Welche Eisenbahn empfiehlt Chrissi im Seitenauszug?

Seitenauszug
↓

Habt ihr denn ablehnende Reaktionen erlebt?
Chrissi: Komischerweise nicht so sehr, niemand hat gelacht, uns angestarrt oder was gesagt.
Joni: Die Leute haben sich wohl still in sich reingeekelt. Wir haben das Schneuzen im Zug wirklich die ganze Zeit durchgezogen…
Chrissi: Es lohnt sich wirklich, so weit in den Osten zu fahren, ich kann die Transsibirische Eisenbahn auch empfehlen, weil man dann natürlich auch ein ganz anderes Gefühl für die Entfernung bekommt. Es wird sich morgen sicher auch falsch anfühlen, so schnell wieder in Moskau zu sein. Ist zwar nicht so spektakulär, vier Tage im Zug, und es ergeben sich zwangsläufig Begegnungen, auch wenn man sie gar nicht sucht.

↑

Bereitgestellte Angaben
↓

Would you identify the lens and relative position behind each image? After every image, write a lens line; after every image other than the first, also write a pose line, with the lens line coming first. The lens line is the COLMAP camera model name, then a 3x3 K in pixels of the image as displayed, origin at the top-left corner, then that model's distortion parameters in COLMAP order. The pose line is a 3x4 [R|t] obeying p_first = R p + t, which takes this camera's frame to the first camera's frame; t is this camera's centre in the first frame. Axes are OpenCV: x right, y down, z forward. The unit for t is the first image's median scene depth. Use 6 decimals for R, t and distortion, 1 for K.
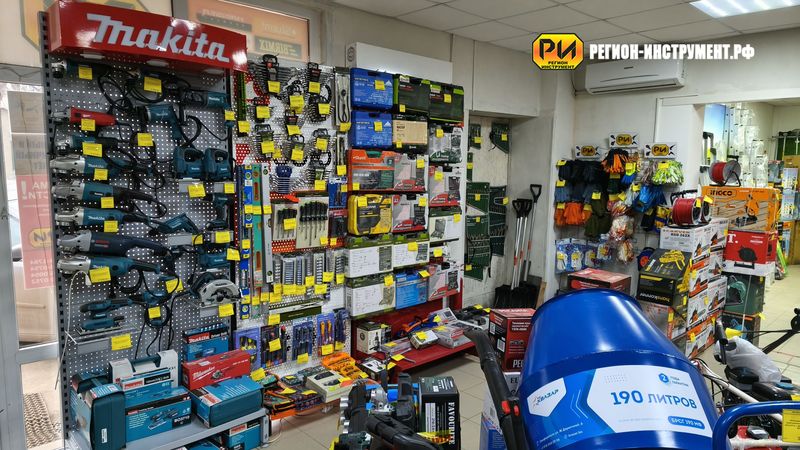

↑

Lösungsteil
Die Transsibirische Eisenbahn.